Almost every week since then I’ve met with a smart, quiet, and kind counselor named Ellie who mostly just listens to me talk about myself. At first, it felt like torture, and I couldn’t believe I was actually paying someone for it. Many sessions seemed to be a waste of her time and mine. But because of her warmth, authenticity and unconditional acceptance, parts long left unexplored inside of me have slowly felt the freedom to be seen, heard, and healed.

It hasn’t been easy, and it’s taken its toll on all of us. In fact, a few of Rainey’s anxious tendencies have resurfaced.

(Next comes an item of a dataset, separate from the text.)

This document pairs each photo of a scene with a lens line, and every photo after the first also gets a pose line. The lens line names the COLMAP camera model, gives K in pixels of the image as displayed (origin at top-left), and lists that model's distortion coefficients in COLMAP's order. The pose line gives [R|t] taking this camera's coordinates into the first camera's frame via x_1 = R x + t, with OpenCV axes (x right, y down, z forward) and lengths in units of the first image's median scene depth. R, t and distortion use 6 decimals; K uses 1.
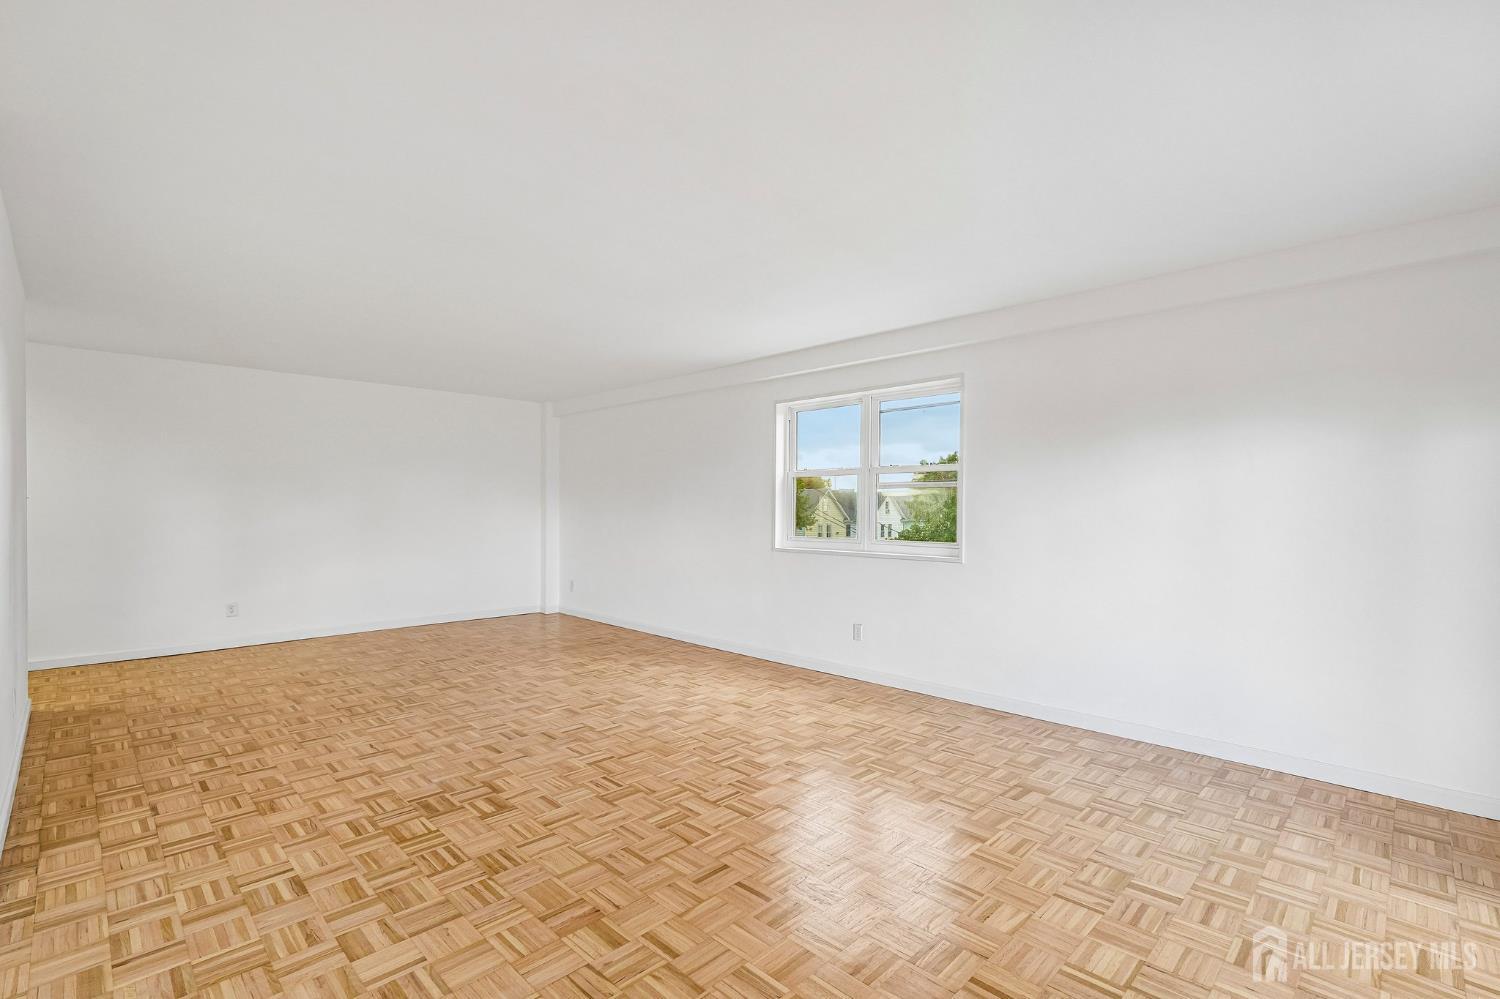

She’s having problems eating again, and some of her outward behavior is reflecting what I can only assume is some internal turmoil.

So I decided to introduce her to Ellie.

Some people may think that sending her to therapy this time around is not a good idea, that it may communicate to an already sensitive child that something is wrong with her. But I’m not doing it because I think Rainey has a problem, and it’s not because I want Ellie to “fix” her any more than I want or need or can be “fixed” myself. I’ve explained to Rainey that I meet with Ellie to talk about my heart. And it’s a safe place for Rainey to talk about hers.

Some people may also think that she doesn’t need a counselor, that she just needs a mother who provides a little more consistency. I admit that in the midst of this journey I’ve fallen short in many ways as her mom, and I know no one can give her the love, direction, and attention she needs quite like me. But where others may see sending her to someone else for help as a way of shirking my maternal duties, I see it as an extension of them. I view it as an expression of my complete and undivided devotion to her.

But this isn’t about what other people think. And, frankly, I don’t care. I can appreciate and process their opinions, like I’m doing here, but ultimately my priority has to be my daughter and understanding what she needs. And so far, Rainey has been delightfully cooperative about it.

But, honestly, I don’t know what the outcome will be for either of us. Hopefully this whole experience will make us both stronger and will solidify us as women who can give and receive love well. Right now, though, we’re in the thick of it, fighting a force that seemingly seeks to extinguish our spirits. But because we’re both tenacious, we’re committed to growing and healing in light of it.

And when it’s all over, when our demons are dead and we can look each other in our hazel eyes and giggle again, we’re totally celebrating by pigging out on some pie together.